> Quoted passage:
As Praga stated, kyro is a good solution for (de)serialization of objects that do not implement Serializable interface. Here is a sample code for serialization with kyro, hope it helps:
Kryo kryo = new Kryo();
private byte[] encode(Object obj) {
ByteArrayOutputStream objStream = new ByteArrayOutputStream();
Output objOutput = new Output(objStream);
kryo.writeClassAndObject(objOutput, obj);
objOutput.close();
return objStream.toByteArray();
}
private <T> T decode(byte[] bytes) {
return (T) kryo.readClassAndObject(new Input(bytes));
}
Maven dependency:
<dependency>
<groupId>com.esotericsoftware</groupId>
<artifactId>kryo</artifactId>
<version>4.0.1</version>
</dependency>
Full Implementation for redis integration:
RedisInterface :
public class RedisInterface {
static final Logger logger = LoggerFactory.getLogger(RedisInterface.class);
private static RedisInterface instance =null;
public static RedisInterface getInstance ()
{
if(instance ==null)
createInstance();
return instance ;
}
private static synchronized void createInstance()
{
if(instance ==null)//in case of multi thread instances
instance =new RedisInterface();
}
JedisConfig jedis = new JedisConfig();
public boolean setAttribute(String key, Object value)
{
return this.setAttribute(key, key, value);
}
public boolean setAttribute(String key, Object value, int expireSeconds)

> What the task asks: Reproduce the forum post above on serializing objects with Kryo, character for character.

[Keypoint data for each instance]
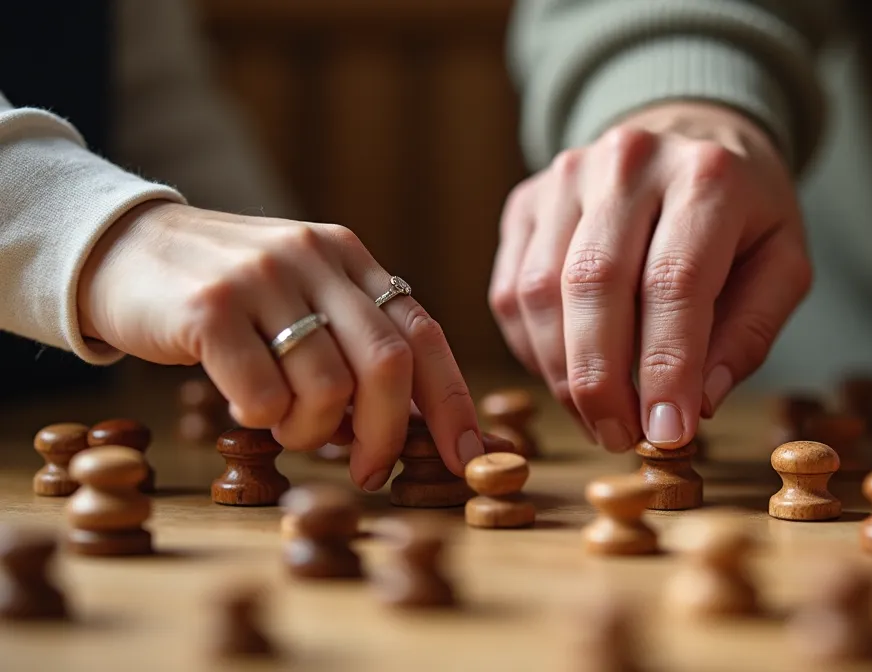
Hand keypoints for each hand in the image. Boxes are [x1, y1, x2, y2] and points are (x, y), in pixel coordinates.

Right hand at [78, 202, 483, 485]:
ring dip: (310, 431)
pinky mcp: (210, 307)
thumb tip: (405, 429)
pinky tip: (239, 405)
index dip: (451, 402)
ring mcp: (263, 277)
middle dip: (386, 435)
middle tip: (367, 471)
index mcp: (349, 256)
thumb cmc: (226, 296)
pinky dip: (261, 421)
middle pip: (387, 365)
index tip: (467, 455)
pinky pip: (263, 396)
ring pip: (327, 388)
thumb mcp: (301, 298)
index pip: (424, 334)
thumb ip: (351, 345)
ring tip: (283, 425)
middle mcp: (315, 257)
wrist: (121, 249)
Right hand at [489, 102, 809, 450]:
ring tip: (599, 418)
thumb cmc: (742, 218)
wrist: (690, 137)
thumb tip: (699, 401)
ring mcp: (566, 175)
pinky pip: (512, 291)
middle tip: (621, 439)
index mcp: (705, 176)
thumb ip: (750, 332)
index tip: (667, 434)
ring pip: (541, 291)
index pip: (673, 282)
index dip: (666, 368)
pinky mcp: (526, 201)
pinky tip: (570, 374)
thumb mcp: (781, 266)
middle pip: (594, 283)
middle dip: (602, 381)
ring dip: (563, 373)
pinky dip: (535, 350)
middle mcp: (628, 162)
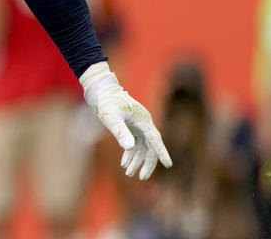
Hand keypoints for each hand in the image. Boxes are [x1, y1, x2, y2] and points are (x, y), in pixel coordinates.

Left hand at [80, 61, 172, 179]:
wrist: (101, 91)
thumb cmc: (106, 103)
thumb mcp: (111, 118)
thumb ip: (120, 132)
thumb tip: (130, 148)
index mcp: (143, 121)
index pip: (155, 140)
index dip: (162, 153)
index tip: (168, 165)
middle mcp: (144, 125)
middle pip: (151, 147)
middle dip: (147, 163)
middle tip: (141, 178)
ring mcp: (138, 127)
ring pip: (142, 148)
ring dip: (136, 161)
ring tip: (128, 173)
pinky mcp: (132, 128)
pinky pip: (134, 145)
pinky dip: (130, 154)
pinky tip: (123, 163)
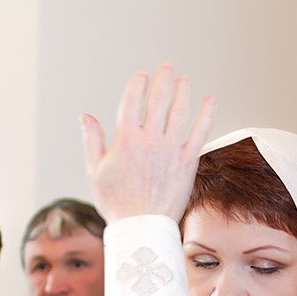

> Answer to the problem:
As Praga stated, kyro is a good solution for (de)serialization of objects that do not implement Serializable interface. Here is a sample code for serialization with kyro, hope it helps:
Kryo kryo = new Kryo();
private byte[] encode(Object obj) {
ByteArrayOutputStream objStream = new ByteArrayOutputStream();
Output objOutput = new Output(objStream);
kryo.writeClassAndObject(objOutput, obj);
objOutput.close();
return objStream.toByteArray();
}
private <T> T decode(byte[] bytes) {
return (T) kryo.readClassAndObject(new Input(bytes));
}
Maven dependency:
<dependency>
<groupId>com.esotericsoftware</groupId>
<artifactId>kryo</artifactId>
<version>4.0.1</version>
</dependency>
Full Implementation for redis integration:
RedisInterface :
public class RedisInterface {
static final Logger logger = LoggerFactory.getLogger(RedisInterface.class);
private static RedisInterface instance =null;
public static RedisInterface getInstance ()
{
if(instance ==null)
createInstance();
return instance ;
}
private static synchronized void createInstance()
{
if(instance ==null)//in case of multi thread instances
instance =new RedisInterface();
}
JedisConfig jedis = new JedisConfig();
public boolean setAttribute(String key, Object value)
{
return this.setAttribute(key, key, value);
}
public boolean setAttribute(String key, Object value, int expireSeconds)